You should grip the surveying instrument firmly to avoid dropping it while you are mounting it on the tripod. Hold the transit by the right standard (opposite the vertical circle) while you are attaching it. The engineer’s level should be held at the center of the telescope, while theodolites and precise levels should be gripped near the base of the instrument. The instruments should be screwed down to a firm bearing but not so tightly that they will bind or the screw threads will strip.

In setting up the tripod, you should be sure to place the legs so that you achieve a stable setup. On level terrain, you can achieve this by having each leg form an angle of about 60⁰ with the ground surface.

Loosen the restraining strap from around the three legs, and secure it around one leg. An effective way to set the tripod down is to grip it with two of the legs close to the body while you stand over the point where the setup is required. By using one hand, you push the third leg out away from the body until it is about 50° to 60° with a horizontal.

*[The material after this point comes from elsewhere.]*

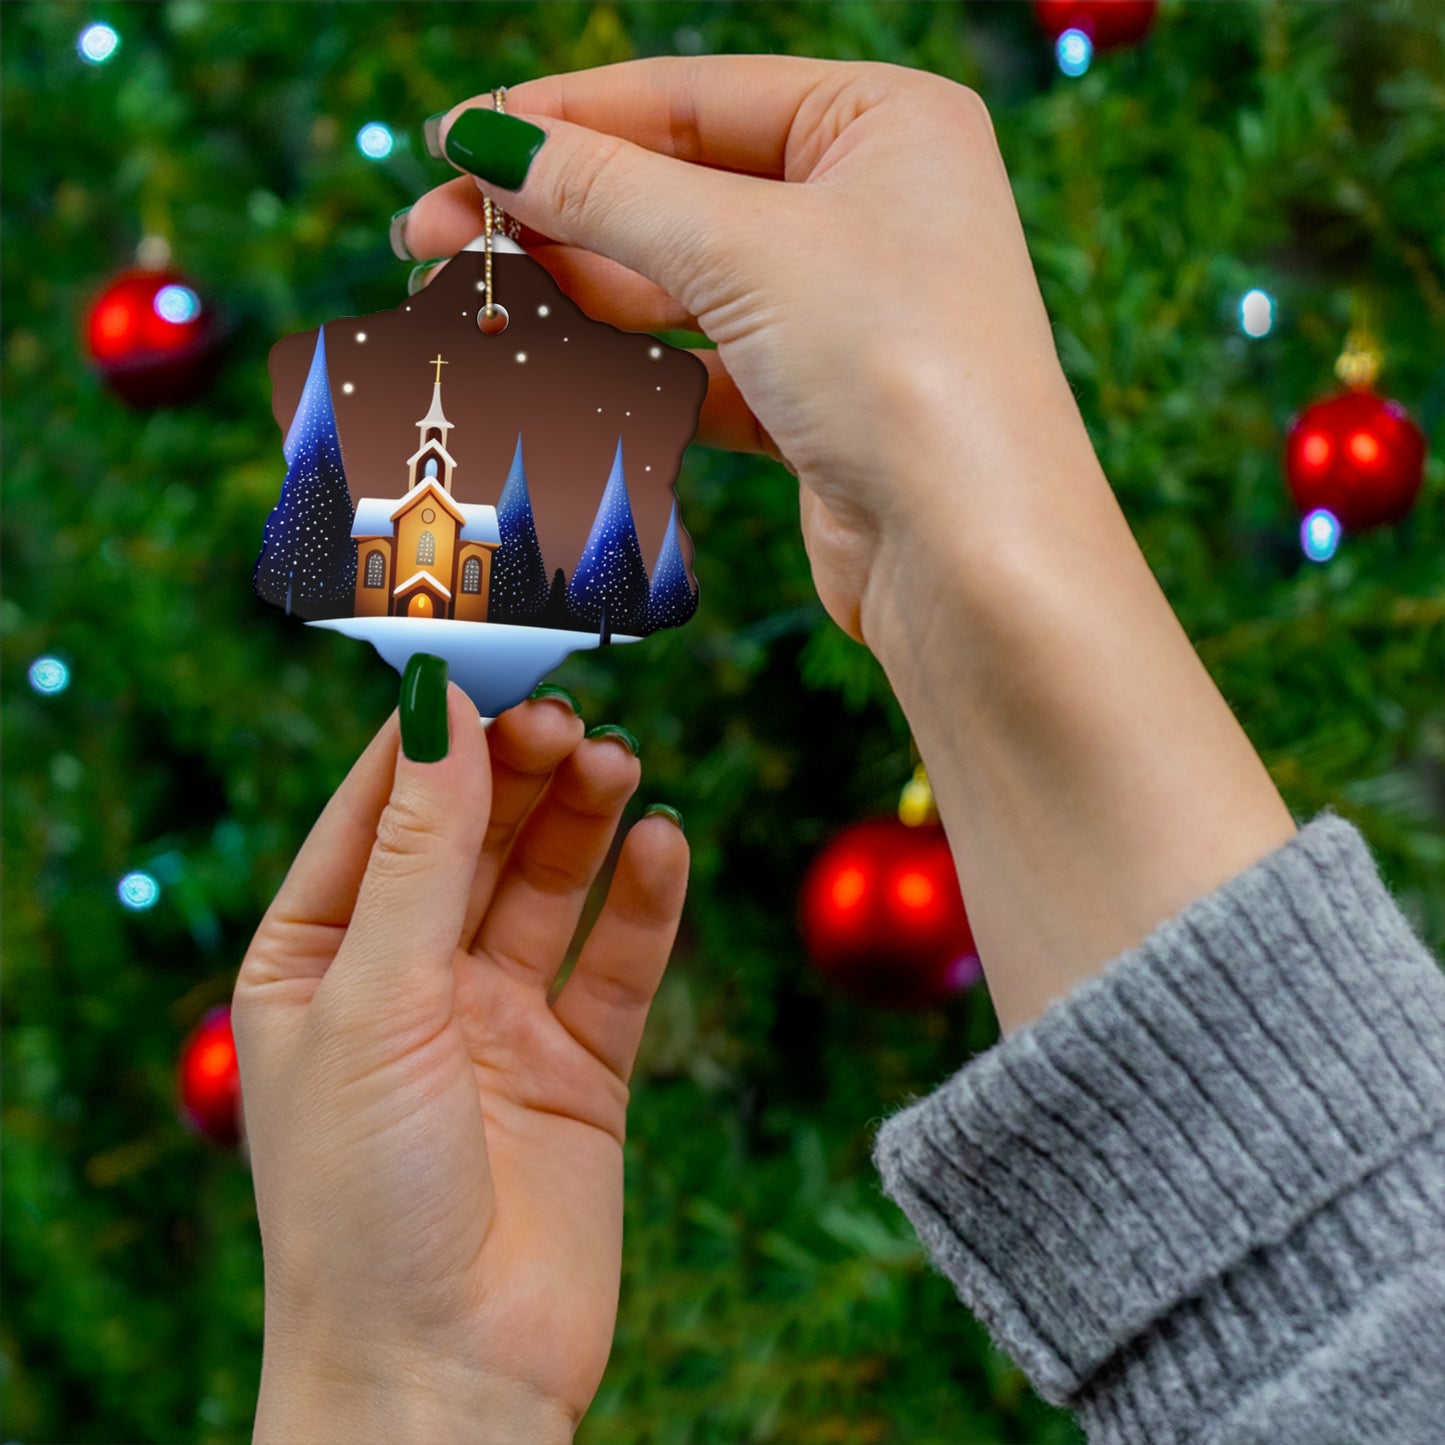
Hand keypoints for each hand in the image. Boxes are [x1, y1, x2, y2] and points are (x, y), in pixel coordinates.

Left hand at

Lower the tripod until the third leg is on the ground. Place one hand on each of the first two legs, and spread them while taking a short backward step, using the third leg as a

pivot point. When the two legs look about as far away from the mark as the third one and all three are about equally spaced, you lower the two legs and press them into the ground. Make any slight adjustment to level the head further by moving the third leg a few inches in or out before pressing it into the ground.

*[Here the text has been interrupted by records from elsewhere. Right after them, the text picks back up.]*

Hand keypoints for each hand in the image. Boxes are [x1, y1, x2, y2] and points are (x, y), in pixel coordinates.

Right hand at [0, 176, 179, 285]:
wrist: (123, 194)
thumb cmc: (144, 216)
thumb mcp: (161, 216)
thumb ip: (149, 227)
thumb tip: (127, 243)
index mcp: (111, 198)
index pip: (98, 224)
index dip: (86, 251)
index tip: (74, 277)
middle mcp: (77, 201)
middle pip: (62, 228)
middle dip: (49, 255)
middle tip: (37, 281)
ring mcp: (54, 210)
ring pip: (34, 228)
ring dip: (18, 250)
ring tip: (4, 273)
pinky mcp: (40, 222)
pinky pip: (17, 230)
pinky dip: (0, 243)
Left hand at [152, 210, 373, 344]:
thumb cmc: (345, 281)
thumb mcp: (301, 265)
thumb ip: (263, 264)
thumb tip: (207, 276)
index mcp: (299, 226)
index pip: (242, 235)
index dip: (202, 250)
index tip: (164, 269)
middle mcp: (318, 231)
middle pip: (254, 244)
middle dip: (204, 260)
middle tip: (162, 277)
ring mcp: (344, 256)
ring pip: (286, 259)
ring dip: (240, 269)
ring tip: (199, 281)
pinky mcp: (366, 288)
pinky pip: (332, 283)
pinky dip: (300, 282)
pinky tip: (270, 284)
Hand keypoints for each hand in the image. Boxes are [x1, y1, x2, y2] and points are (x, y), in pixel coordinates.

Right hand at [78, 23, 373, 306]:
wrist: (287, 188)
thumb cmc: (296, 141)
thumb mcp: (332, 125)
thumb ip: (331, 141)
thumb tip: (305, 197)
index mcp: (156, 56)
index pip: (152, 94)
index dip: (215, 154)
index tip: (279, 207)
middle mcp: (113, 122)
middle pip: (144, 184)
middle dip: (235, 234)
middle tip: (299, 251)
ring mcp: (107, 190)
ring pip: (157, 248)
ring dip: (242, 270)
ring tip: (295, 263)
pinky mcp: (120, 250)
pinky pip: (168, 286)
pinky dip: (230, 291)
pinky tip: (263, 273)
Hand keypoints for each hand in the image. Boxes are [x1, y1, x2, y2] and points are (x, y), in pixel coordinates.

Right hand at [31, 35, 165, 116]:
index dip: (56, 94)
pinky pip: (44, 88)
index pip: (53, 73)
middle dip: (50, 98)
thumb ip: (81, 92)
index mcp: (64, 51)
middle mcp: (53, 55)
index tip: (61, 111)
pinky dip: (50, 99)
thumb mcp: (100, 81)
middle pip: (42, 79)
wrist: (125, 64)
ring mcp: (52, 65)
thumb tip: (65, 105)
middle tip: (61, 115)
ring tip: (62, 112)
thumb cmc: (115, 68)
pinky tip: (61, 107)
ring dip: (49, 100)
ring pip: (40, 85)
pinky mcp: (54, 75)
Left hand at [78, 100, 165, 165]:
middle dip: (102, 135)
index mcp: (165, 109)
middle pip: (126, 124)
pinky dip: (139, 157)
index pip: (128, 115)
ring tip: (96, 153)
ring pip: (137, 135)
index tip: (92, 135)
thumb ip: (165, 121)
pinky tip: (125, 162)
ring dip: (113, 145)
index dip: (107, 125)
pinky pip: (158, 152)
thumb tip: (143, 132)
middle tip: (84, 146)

On smooth or slippery paved rock surfaces, you should tighten the tripod legs hinges while setting up to prevent the legs from spreading and causing the tripod to fall. You should make use of holes or cracks in the ground to brace the tripod. In some cases, as a safety factor, you should tie the three legs together or brace them with rock or bushes after they are set to keep them from spreading. If setups are to be made on a slippery finished floor, rubber shoes may be fitted to the metal shoes, or an equilateral triangle leg retainer may be used to prevent the legs from sliding.

When you are setting up on steeply sloping ground, place the third leg uphill and at a greater distance from the mark. Set the other two legs as before, but before releasing them, check the stability of the setup to see that the weight of the instrument and tripod head will not overbalance and cause the tripod to slip or fall.

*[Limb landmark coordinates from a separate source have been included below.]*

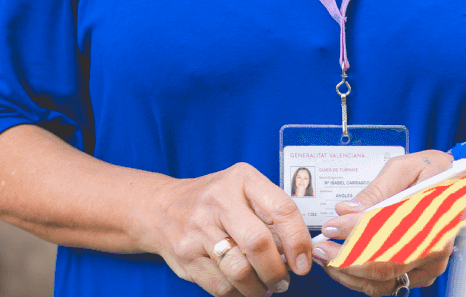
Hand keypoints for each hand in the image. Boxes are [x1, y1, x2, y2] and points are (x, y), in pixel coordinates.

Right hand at [146, 162, 312, 296]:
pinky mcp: (186, 255)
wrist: (161, 207)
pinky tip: (243, 287)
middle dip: (277, 270)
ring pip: (239, 270)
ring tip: (265, 287)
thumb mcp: (243, 191)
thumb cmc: (215, 201)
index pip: (282, 209)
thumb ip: (270, 215)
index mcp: (242, 179)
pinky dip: (238, 293)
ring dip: (259, 287)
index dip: (298, 241)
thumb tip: (299, 253)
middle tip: (284, 280)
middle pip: (258, 243)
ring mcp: (199, 228)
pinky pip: (220, 285)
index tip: (304, 262)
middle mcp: (219, 200)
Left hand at [310, 149, 453, 293]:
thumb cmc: (433, 173)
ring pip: (384, 280)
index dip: (353, 230)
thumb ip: (374, 191)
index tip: (331, 226)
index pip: (387, 227)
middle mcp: (435, 243)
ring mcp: (431, 262)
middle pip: (383, 263)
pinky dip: (362, 280)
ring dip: (349, 274)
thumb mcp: (404, 168)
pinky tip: (344, 267)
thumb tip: (345, 209)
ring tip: (327, 258)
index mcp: (433, 210)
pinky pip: (390, 285)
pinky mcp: (425, 273)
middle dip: (344, 258)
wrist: (461, 187)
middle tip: (321, 247)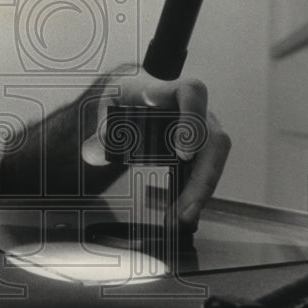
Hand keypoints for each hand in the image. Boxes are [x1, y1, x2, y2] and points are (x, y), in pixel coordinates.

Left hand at [84, 68, 230, 227]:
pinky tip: (182, 212)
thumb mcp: (110, 106)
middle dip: (203, 176)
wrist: (135, 95)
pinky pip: (208, 170)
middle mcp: (194, 109)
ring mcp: (202, 128)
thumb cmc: (127, 97)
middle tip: (186, 205)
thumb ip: (102, 131)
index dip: (193, 119)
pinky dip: (197, 193)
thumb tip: (92, 153)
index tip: (183, 152)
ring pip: (215, 158)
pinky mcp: (202, 147)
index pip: (192, 93)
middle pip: (213, 138)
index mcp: (169, 91)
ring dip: (201, 191)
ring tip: (182, 216)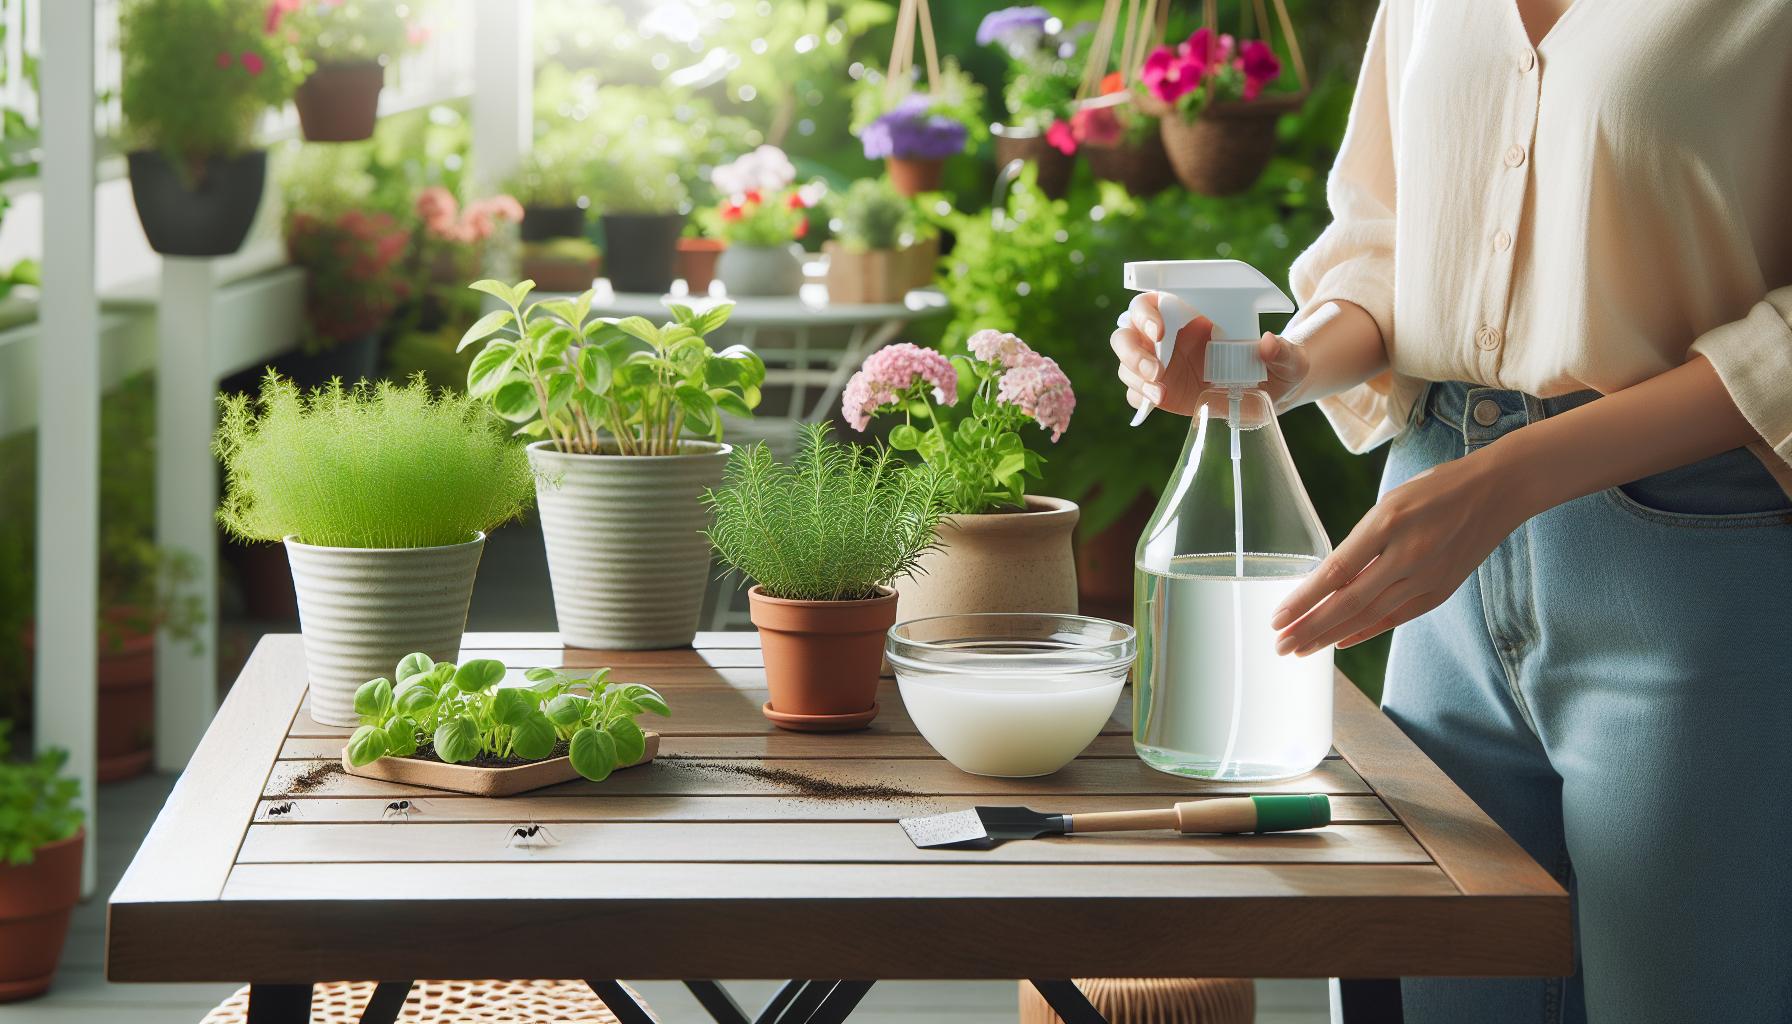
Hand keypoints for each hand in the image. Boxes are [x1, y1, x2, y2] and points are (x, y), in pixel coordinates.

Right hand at [1109, 291, 1309, 414]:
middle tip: (1156, 371)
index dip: (1146, 313)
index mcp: (1188, 314)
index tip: (1160, 330)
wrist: (1269, 395)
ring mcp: (1160, 365)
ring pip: (1126, 363)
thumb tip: (1268, 342)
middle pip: (1126, 333)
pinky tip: (1158, 401)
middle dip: (1133, 351)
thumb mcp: (1288, 360)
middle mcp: (1166, 337)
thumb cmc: (1276, 367)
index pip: (1150, 303)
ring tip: (1161, 393)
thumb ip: (1283, 351)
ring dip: (1135, 377)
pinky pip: (1135, 393)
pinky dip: (1140, 397)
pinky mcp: (1159, 391)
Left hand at [1269, 448, 1532, 654]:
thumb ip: (1363, 541)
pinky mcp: (1440, 590)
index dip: (1305, 599)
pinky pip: (1396, 617)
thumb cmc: (1436, 488)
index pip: (1336, 570)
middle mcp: (1407, 554)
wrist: (1498, 491)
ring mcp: (1427, 576)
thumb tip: (1328, 580)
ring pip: (1370, 614)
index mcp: (1389, 522)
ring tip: (1300, 649)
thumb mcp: (1391, 501)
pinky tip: (1340, 642)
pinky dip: (1366, 631)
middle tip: (1280, 645)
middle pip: (1349, 602)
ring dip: (1331, 635)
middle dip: (1310, 628)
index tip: (1277, 618)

Proper care must be observed in handling the tripod. When the legs are set in the ground, care must be taken to apply pressure longitudinally. Pressure across the leg can crack the wooden pieces. The hinge joint should be adjusted and not overtightened to the degree that it would cause strain on the joint or strip or lock the metal threads. The machined tripod head is to be kept covered with the head cover or protective cap when not in use, and the head should not be scratched or burred by mishandling. When the tripod is in use, the protective cap is to be placed in the instrument box to prevent it from being misplaced or damaged. Any damage to the protective cap can be transferred to the tripod head. Mud, clay, or sand adhering to the tripod has to be removed, and the tripod is to be wiped with a damp cloth and dried. The metal parts should be coated with a light film of oil or wiped with an oily cloth. Foreign matter can get into hinged joints or on the machined surfaces and cause wear. Stability is the tripod’s greatest asset. Instability, wear, or damaged bearing surfaces on the tripod can evolve into unexplainable errors in the final survey results.

Each survey party member should be equipped with a leather sheath, and the bob should be placed in the sheath whenever it is not in use. The cord from a plumb bob can be made more conspicuous for observation purposes by the attachment of an oval form aluminum target (fig. 11-41, view A). The oval target has reinforced edges, and the face is enameled in quadrants alternately with red and white. Also, a flat rectangular plastic target may be used (fig. 11-41, view B). It has rounded corners with alternate red and white quadrants on its face. These plumb bob string targets are pocket size with approximate dimensions of 2 by 4 in.